Le Train Bleu was originally built for the Paris Exposition of 1900 in the Belle Époque style. The setting is so regal, elegant, grand, and beautiful. It transports you to a different age.
And in the morning, it is perfectly fine to have coffee, tea, and maybe some yogurt while waiting for your train if you aren't keen of having lunch or dinner here.
The prices aren't cheap, but not bad overall.
And man, I could just keeping looking at paintings for hours.....
You might also want to read this post on Le Train Bleu.
Le Train Bleu (In Gare de Lyon)
Place Louis-Armand
75012 Paris, France
Thanks for stopping by!
le train bleu, beautiful!
Posted by: kat | Thursday, 22 December 2022 at 09:45 PM
I hope you get a chance to check it out Kat!
Posted by: Kirk | Thursday, 22 December 2022 at 09:46 PM
Hmm. I've been to Paris so many times and always felt like I should make it to Au Pied du Cochon, although with that sort of showing, maybe I will skip.
Posted by: Dereck | Friday, 23 December 2022 at 08:52 AM
It might still be worth a try Dereck. We might go back to try just appetizers and such. Hope all is well. Happy Holidays!

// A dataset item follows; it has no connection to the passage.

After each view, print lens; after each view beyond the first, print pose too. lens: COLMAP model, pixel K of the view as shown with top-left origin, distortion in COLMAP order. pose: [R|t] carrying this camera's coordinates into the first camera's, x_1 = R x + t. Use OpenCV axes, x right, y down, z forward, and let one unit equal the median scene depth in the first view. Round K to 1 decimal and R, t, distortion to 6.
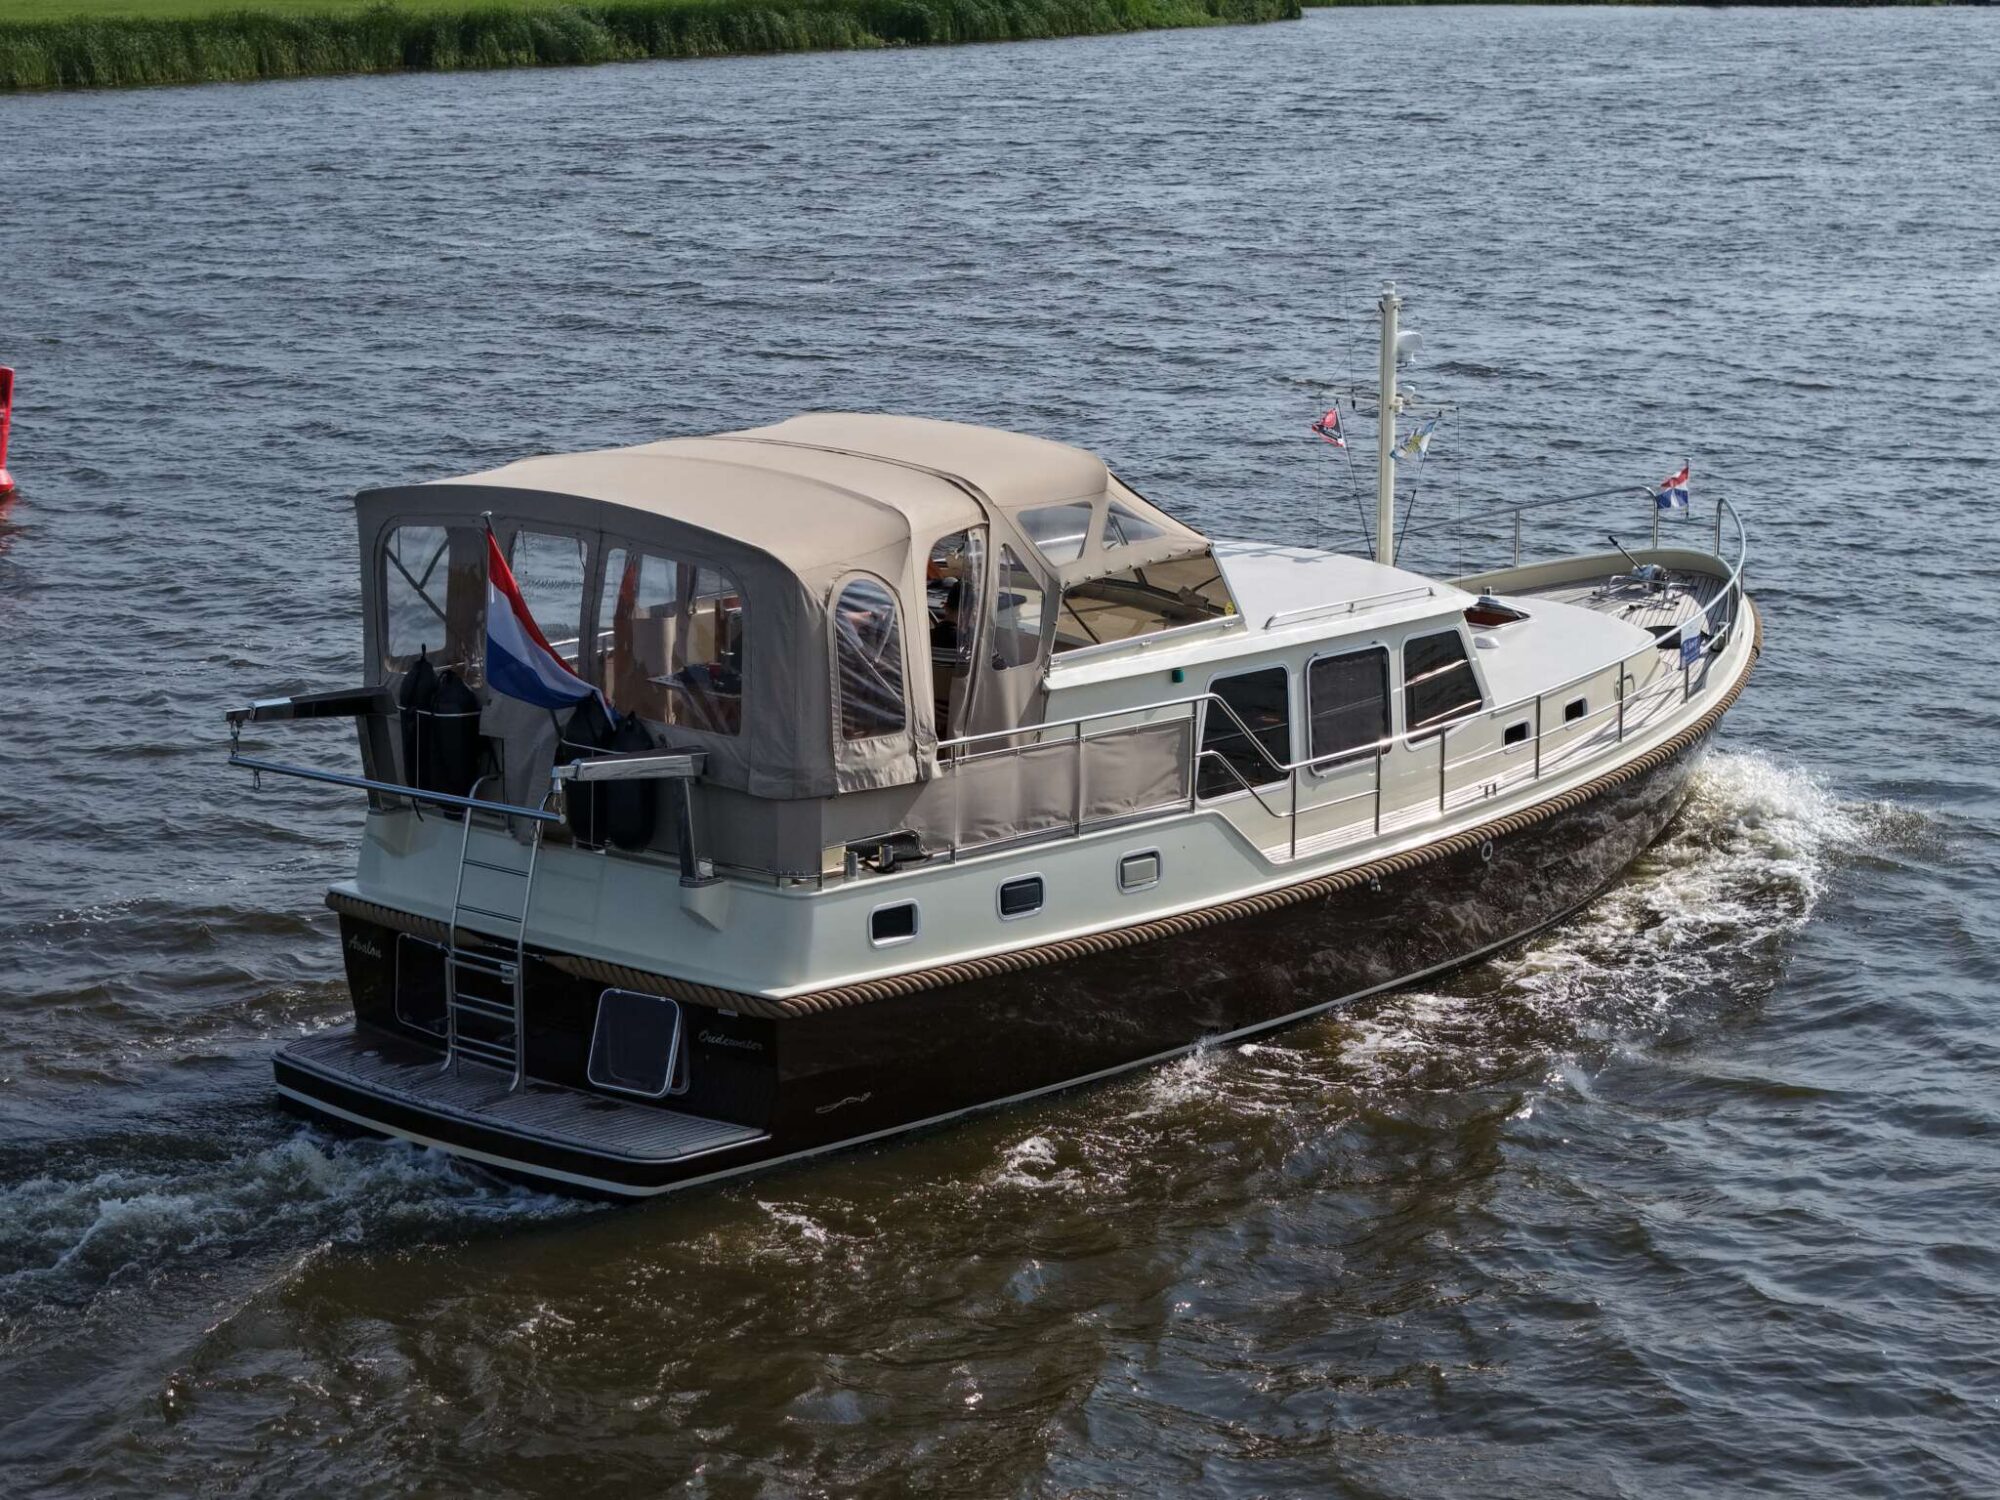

Posted by: Kirk | Friday, 23 December 2022 at 09:37 AM
Wow, nice post!
Posted by: Som Tommy | Friday, 23 December 2022 at 10:01 AM
Thanks ST!
Posted by: Kirk | Friday, 23 December 2022 at 03:44 PM
Brohan - Do you even want to live in ‘Merica anymore
Posted by: Fat Killer | Saturday, 24 December 2022 at 05:19 PM
I live in America FK. I just like travelling. Not sure if you have been to Paris? You might like it.